→ **GIVEN INSTRUCTION A**: In the Secret Manager notebook excerpt, which base image does the pipeline component specify?

→ **QUOTED TEXT**:
-.-.-
Both secrets create above can be retrieve using the Python client:

In [22]:
secret_client.access_secret_version(
    name = f'projects/{PROJECT_ID}/secrets/console-example-secret/versions/latest'
).payload.data.decode('utf-8')

'myConsoleSecretValue'

In [23]:
secret_client.access_secret_version(
    name = f'projects/{PROJECT_ID}/secrets/python-example-secret/versions/latest'
).payload.data.decode('utf-8')

'myPythonSecretValue'

---
## Vertex AI Pipelines - Using Secret Manager

Pipeline components can be designed to retrieve secret values for secret manager.  The name of the secret can be passed to the pipeline as an input parameter.  The simple pipeline example below creates a [Lightweigth Python Component](https://www.kubeflow.org/docs/components/pipelines/v2/components/lightweight-python-components/)
that retrieve the secret based on the `secret_name` input parameter.

> Explore more component types in the companion workflow [Vertex AI Pipelines - Components](./Vertex%20AI%20Pipelines%20-%20Components.ipynb)

### Create Pipeline Components

These are simple Python components, specifically lightweight Python components.  For more details on the types of components check out this workflow in the same repository:
- [Vertex AI Pipelines - Components](./Vertex%20AI%20Pipelines%20-%20Components.ipynb)


Simple component that takes an input string, the `secret_name`, and retrieves the secret value.

In [24]:
@kfp.dsl.component(
    base_image = "python:3.10",
    packages_to_install = ["google-cloud-secret-manager"]
)
def example_component(project: str, secret_name: str) -> str:
    from google.cloud import secretmanager
    secret_client = secretmanager.SecretManagerServiceClient()
    
    try:
        secret_value = secret_client.access_secret_version(
            name = f'projects/{project}/secrets/{secret_name}/versions/latest'
        ).payload.data.decode('utf-8')
        secret_success = True
    except Exception:
        secret_success = False
        
    
    if secret_success:
        return 'Secret Retrieved Successfully'
    else:
        return 'Issue Encountered Retrieving Secret'

### Create Pipeline

In [25]:
@kfp.dsl.pipeline(
    name = f'{SERIES}-{EXPERIMENT}',
    description = 'A simple pipeline for testing secret retrieval',
    pipeline_root = f'gs://{GCS_BUCKET}/{SERIES}/{EXPERIMENT}/pipeline_root'
)
-.-.-
→ **INFORMATION PROVIDED**:

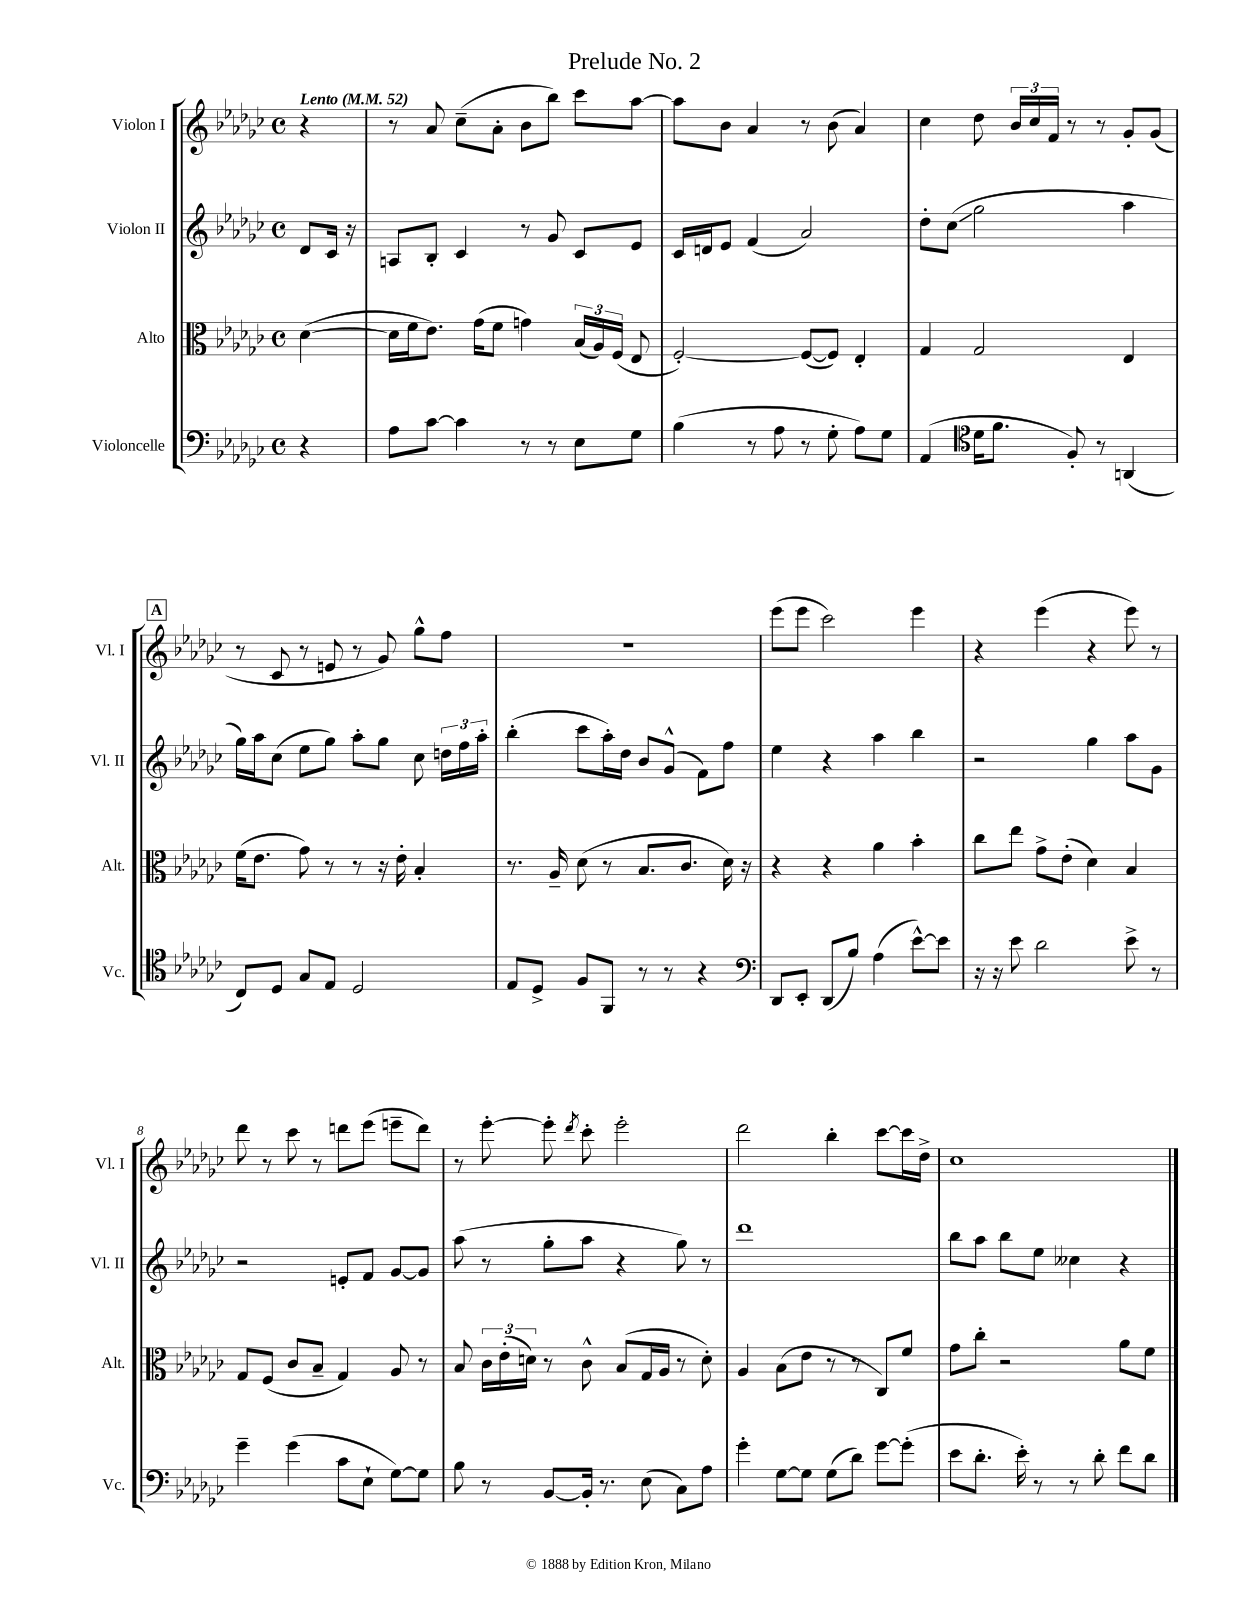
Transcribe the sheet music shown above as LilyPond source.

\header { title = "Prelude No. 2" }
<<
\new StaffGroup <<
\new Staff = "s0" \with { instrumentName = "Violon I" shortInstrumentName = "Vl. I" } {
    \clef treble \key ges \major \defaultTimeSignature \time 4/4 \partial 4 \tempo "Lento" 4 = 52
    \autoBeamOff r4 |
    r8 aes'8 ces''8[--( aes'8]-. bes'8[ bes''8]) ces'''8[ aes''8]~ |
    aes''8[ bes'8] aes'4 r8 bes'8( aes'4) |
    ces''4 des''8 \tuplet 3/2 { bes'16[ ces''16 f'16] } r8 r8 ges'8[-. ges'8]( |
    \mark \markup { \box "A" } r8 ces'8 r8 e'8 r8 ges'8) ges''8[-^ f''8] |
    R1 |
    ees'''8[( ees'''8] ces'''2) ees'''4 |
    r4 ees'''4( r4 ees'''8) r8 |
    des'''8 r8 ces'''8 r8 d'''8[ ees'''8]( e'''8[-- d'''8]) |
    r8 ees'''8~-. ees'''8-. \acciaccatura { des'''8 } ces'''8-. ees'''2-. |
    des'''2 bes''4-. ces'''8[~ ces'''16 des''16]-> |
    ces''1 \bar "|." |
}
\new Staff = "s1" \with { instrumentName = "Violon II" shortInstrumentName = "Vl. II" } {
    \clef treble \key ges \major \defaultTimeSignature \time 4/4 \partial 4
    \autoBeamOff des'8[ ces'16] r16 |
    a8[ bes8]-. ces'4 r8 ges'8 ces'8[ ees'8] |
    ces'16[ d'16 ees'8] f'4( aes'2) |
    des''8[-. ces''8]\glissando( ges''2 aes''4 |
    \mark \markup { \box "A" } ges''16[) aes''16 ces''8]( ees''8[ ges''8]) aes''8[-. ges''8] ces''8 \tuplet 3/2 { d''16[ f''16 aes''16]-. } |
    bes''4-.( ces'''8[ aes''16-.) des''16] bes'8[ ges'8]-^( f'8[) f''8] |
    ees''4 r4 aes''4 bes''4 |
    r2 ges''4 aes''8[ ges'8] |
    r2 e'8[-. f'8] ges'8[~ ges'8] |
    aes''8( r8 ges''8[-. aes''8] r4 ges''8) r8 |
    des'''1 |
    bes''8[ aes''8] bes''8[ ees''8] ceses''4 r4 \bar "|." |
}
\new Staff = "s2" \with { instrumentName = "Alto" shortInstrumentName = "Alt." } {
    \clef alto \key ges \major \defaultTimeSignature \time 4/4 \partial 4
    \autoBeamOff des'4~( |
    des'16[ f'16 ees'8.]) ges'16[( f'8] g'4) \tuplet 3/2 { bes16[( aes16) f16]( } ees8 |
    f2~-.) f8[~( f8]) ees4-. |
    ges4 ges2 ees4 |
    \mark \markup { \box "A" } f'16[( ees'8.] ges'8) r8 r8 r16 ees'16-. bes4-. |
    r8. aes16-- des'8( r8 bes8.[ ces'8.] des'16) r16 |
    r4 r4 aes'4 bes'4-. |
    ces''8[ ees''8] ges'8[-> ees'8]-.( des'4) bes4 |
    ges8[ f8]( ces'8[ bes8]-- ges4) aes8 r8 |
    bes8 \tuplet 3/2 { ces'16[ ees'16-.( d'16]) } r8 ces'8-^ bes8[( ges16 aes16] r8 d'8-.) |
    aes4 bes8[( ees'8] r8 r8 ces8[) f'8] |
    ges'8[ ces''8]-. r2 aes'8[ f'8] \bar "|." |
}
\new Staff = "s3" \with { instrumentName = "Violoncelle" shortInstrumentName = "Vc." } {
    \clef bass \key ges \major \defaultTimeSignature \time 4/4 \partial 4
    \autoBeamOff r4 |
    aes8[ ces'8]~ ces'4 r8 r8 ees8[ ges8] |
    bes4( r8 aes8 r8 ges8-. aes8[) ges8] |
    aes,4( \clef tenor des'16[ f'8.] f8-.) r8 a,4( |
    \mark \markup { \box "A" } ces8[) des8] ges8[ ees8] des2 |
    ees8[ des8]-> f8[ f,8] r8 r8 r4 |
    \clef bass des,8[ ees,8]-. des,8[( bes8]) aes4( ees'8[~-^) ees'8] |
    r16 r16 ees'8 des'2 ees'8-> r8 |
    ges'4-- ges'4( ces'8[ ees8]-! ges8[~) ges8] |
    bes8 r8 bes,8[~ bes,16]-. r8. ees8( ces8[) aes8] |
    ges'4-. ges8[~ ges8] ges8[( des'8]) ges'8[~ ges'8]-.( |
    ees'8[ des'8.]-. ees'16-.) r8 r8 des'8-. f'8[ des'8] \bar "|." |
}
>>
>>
-.-.-
→ **GIVEN INSTRUCTION B**: Extract every line of the listing that contains the string "bass", treating uppercase and lowercase as different.

→ **WORKED ANSWER A**: python:3.10

→ **WORKED ANSWER B**:
    \clef bass \key ges \major \defaultTimeSignature \time 4/4 \partial 4
    \clef bass des,8[ ees,8]-. des,8[( bes8]) aes4( ees'8[~-^) ees'8] |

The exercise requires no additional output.